• Work task
Find the word "Right" in the data, then copy each line where it is found.

• Given records
————

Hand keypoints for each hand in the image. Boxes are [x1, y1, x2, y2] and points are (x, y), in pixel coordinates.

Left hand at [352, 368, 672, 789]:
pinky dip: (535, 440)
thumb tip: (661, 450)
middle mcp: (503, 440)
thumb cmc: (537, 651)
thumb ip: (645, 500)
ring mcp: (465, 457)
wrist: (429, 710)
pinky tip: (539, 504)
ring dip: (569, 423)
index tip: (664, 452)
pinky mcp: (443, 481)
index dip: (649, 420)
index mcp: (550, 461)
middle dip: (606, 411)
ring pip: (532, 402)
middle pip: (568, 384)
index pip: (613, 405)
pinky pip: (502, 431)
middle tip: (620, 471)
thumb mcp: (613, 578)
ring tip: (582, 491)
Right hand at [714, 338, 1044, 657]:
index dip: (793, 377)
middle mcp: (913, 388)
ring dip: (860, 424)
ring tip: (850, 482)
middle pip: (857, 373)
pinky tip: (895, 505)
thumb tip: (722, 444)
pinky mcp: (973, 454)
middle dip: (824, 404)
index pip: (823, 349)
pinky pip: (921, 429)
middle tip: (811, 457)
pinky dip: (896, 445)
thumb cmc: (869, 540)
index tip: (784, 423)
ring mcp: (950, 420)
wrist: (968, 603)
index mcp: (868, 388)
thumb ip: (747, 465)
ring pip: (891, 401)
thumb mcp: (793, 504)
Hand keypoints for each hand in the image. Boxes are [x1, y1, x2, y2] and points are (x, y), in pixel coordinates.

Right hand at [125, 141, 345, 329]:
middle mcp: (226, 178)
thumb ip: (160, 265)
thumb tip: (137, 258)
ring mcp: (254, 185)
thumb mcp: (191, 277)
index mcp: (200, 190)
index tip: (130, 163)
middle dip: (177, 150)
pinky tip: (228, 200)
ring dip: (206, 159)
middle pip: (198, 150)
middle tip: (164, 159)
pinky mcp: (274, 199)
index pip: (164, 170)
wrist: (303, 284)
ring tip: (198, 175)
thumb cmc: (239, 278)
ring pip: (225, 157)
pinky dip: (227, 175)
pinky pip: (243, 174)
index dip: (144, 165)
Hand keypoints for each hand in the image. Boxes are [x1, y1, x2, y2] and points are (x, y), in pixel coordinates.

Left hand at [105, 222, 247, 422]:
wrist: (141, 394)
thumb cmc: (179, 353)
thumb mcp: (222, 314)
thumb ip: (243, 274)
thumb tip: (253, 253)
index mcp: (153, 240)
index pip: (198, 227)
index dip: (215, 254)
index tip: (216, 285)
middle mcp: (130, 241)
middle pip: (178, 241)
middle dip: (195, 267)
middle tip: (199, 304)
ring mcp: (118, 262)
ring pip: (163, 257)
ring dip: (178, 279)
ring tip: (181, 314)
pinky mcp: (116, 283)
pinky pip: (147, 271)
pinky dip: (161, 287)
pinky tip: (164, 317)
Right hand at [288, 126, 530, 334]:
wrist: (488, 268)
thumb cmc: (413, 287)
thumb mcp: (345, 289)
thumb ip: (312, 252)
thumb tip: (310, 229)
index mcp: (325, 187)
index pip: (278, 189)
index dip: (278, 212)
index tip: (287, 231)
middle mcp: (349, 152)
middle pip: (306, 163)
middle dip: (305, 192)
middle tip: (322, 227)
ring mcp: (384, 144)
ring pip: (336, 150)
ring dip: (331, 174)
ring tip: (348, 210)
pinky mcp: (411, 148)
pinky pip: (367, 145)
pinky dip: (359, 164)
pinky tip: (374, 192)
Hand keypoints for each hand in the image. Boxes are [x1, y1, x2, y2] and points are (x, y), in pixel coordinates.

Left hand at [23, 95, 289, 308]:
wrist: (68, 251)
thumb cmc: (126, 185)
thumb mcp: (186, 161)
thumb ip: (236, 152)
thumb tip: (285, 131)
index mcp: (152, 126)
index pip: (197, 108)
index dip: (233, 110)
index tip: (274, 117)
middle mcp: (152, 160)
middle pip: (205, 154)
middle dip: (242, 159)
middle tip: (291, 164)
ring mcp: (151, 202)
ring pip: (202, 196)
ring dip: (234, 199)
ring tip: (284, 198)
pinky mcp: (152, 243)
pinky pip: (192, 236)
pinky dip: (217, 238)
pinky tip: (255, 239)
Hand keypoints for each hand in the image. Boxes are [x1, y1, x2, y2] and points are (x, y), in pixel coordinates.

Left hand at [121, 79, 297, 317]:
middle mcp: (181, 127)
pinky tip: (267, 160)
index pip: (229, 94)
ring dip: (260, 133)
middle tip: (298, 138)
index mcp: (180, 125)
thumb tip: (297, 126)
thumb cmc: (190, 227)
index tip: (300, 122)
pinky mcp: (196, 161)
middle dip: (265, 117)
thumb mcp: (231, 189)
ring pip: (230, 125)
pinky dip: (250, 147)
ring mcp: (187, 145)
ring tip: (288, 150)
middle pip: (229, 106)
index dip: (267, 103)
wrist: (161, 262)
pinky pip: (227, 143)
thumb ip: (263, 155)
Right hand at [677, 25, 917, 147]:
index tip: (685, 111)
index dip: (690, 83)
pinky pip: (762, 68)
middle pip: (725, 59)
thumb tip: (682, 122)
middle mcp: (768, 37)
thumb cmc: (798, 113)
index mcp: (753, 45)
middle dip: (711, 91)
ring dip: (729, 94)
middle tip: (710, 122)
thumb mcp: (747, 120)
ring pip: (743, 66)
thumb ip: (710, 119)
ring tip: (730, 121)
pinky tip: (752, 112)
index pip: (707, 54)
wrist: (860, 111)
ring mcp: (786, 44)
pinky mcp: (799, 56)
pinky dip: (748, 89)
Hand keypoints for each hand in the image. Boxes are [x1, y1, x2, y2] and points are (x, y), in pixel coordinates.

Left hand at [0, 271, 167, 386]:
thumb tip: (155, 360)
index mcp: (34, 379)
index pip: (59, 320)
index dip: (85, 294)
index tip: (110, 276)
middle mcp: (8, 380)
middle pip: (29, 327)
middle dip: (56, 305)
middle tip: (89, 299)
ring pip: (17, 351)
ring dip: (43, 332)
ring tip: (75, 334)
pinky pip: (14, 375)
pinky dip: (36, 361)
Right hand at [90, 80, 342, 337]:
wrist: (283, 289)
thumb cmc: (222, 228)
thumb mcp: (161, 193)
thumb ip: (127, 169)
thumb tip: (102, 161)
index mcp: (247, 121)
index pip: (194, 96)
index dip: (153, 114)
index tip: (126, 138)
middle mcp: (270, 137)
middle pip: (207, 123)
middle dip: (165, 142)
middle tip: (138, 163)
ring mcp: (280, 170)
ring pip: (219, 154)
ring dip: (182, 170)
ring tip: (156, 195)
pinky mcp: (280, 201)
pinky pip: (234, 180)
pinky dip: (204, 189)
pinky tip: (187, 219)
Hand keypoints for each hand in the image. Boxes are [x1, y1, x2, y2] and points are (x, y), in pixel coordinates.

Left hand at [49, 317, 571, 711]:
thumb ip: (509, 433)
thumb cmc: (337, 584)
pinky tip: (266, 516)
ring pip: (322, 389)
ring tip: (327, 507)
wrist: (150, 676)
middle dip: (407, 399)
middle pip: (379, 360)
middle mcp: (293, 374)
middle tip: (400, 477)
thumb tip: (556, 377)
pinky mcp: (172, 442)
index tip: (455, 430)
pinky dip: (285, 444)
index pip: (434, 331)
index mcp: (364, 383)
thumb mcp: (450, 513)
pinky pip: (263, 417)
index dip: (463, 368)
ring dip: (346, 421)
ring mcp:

————

• The completed task
Right hand at [714, 338, 1044, 657]:
Right hand at [125, 141, 345, 329]:
Right hand at [288, 126, 530, 334]:
Right hand at [677, 25, 917, 147]:
Right hand at [90, 80, 342, 337]:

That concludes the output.